The Failure of the Medicine Market

What we've got is a good old-fashioned case of market failure. But understanding the magnitude and consequences of the failure of the market to oversee the relevance and integrity of commercially generated medical knowledge is virtually impossible to see unless you're a corporate insider or have a subpoena to gain access to the unspun scientific evidence (closely held as proprietary information by the drug companies) and other corporate documents.

Actually it's a double failure.

First, the kinds of things that get researched are those that offer the greatest potential return on investment. So our medical knowledge grows in the direction that is most profitable for the medical industry and all too often, this is not the direction that will improve Americans' health most effectively and efficiently.

Then we get into the failure to ensure the integrity of the commercially produced medical knowledge that informs doctors' prescribing decisions. For example, on the same day (perhaps not coincidentally) that Pfizer's plan to acquire Wyeth was announced, Pfizer also announced a pending $2.3 billion settlement with the Department of Justice to settle allegations that it marketed its arthritis drug Bextra off-label (allegedly having encouraged doctors to prescribe Bextra for conditions for which the FDA had not deemed the drug effective). The second story got far less coverage, probably as a result of Pfizer's fortuitous choice of that particular day to announce the record-shattering settlement in process.

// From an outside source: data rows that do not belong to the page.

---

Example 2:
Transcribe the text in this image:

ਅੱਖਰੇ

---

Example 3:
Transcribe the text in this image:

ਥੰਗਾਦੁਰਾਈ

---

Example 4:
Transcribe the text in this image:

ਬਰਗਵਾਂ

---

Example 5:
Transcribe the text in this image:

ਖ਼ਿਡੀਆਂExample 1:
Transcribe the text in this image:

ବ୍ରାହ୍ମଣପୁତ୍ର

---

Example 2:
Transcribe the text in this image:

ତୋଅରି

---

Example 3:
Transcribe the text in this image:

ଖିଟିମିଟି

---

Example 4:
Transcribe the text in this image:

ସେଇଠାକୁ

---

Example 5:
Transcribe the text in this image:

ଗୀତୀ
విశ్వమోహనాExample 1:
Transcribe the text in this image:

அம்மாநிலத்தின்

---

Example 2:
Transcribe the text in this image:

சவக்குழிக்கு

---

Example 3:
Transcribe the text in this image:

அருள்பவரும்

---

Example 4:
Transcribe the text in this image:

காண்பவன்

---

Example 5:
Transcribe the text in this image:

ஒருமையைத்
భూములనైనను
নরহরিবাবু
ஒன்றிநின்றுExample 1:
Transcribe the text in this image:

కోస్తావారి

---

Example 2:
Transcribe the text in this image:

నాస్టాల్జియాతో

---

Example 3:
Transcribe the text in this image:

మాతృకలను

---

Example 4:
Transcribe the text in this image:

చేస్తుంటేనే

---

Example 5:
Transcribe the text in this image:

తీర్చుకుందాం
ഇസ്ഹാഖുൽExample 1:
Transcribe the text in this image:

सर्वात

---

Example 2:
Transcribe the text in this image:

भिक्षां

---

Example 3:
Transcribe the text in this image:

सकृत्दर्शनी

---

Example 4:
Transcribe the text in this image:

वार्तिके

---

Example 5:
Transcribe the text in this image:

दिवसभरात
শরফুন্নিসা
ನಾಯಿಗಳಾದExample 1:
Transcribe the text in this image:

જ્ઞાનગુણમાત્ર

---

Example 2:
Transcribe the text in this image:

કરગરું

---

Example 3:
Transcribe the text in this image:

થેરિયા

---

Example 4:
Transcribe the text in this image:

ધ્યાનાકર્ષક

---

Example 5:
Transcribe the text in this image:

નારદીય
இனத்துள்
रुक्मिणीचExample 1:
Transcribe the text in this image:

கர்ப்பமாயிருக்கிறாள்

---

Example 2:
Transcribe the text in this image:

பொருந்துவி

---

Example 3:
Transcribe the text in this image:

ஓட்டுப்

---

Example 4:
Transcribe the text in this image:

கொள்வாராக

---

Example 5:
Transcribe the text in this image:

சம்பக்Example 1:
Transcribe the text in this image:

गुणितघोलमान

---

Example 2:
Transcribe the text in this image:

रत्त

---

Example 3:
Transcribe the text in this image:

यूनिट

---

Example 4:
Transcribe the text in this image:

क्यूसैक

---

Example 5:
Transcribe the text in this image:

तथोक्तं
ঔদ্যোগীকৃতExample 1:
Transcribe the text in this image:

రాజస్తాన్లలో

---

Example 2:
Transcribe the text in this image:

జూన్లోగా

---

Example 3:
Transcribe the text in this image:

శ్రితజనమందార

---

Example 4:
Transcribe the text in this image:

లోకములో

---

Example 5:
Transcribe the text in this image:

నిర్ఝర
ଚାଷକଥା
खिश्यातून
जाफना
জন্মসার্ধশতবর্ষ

And in order to pay for Wyeth, Pfizer will borrow $22 billion from Goldman Sachs, JP MorganChase, Citigroup and Bank of America -- all banks under pressure to increase lending since accepting government bailout funds.

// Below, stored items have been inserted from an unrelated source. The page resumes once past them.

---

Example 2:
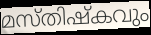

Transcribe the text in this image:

മസ്തിഷ്കവും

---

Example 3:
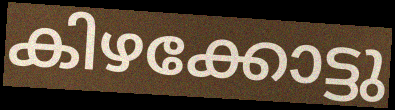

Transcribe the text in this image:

കിഴക്കോട്ടു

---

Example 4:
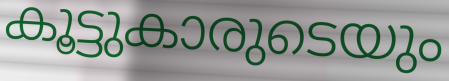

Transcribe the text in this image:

കൂട്ടുകാരുടെയും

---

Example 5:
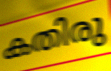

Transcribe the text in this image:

കതിരു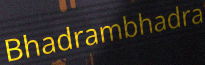
Bhadrambhadra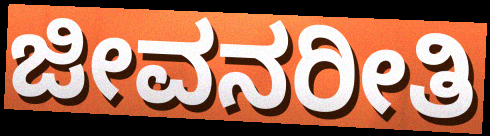
ಜೀವನರೀತಿ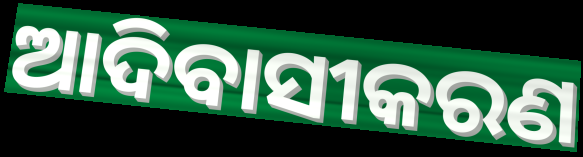
ଆଦିବାସୀକରଣ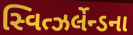
સ્વિત્ઝર્લેન્ડના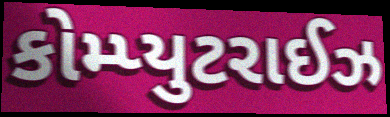
કોમ્પ્યુટરાઈઝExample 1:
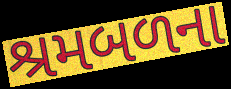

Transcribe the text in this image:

શ્રમબળના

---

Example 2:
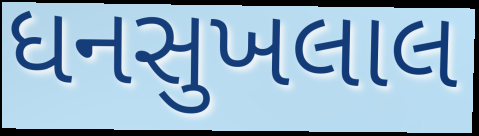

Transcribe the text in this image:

ધનસુખલાલ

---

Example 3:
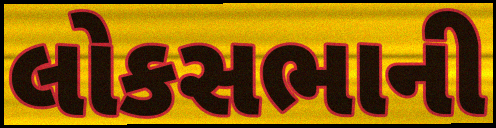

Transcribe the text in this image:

લોકસભાની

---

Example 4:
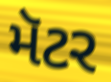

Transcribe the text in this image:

મૅટર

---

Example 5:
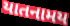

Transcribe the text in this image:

યાતનામય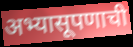
अभ्यासूपणाची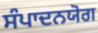
ਸੰਪਾਦਨਯੋਗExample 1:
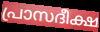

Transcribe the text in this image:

പ്രാസദീക്ഷ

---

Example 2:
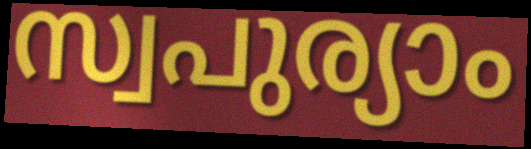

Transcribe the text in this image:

So what effect will Pfizer's acquisition of Wyeth have on American health care?

Pfizer's purchase of Wyeth will diminish its imperative to develop new products that genuinely improve health to replace the older blockbuster drugs going off patent; the new Pfizer will have even greater marketing power to convince doctors and patients to use its products (often in lieu of less expensive and more effective approaches); attention is being effectively deflected from Pfizer's pending $2.3 billion payment to the Department of Justice for allegedly illegal marketing Bextra; and instead of federal bailout money being used to save jobs, the taxpayers' money will be used to put at least 18,000 hardworking, well-trained Americans out of work.

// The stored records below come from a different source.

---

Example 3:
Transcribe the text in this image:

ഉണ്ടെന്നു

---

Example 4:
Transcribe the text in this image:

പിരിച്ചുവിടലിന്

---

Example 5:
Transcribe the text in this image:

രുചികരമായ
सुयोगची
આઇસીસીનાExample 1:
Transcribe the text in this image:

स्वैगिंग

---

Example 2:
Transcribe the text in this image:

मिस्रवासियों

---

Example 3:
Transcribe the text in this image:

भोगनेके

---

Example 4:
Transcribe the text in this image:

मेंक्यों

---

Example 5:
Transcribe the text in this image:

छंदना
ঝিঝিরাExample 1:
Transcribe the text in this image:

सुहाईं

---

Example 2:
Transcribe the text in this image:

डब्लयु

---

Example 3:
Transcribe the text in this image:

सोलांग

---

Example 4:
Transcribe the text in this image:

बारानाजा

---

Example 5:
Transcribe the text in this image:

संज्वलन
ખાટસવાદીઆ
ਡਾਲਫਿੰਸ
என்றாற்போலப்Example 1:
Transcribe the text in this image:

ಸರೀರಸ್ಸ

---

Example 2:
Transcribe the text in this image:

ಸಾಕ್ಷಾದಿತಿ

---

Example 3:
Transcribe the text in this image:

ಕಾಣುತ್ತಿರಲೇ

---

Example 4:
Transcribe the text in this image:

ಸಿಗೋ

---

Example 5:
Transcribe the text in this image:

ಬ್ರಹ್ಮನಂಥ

Pfizer's acquisition of Wyeth might be pretty darned good for the shareholders and some of the executives, but it sure won't help the American people.

This work is the opinion of the author and in no way reflects the opinion of ABC News.

Dr. John Abramson, a clinical instructor at Harvard Medical School, is the author of "Overdosed America: The Broken Promise of American Medicine" and serves as an expert to plaintiffs' counsel in litigation involving the pharmaceutical industry, including both Pfizer and Wyeth.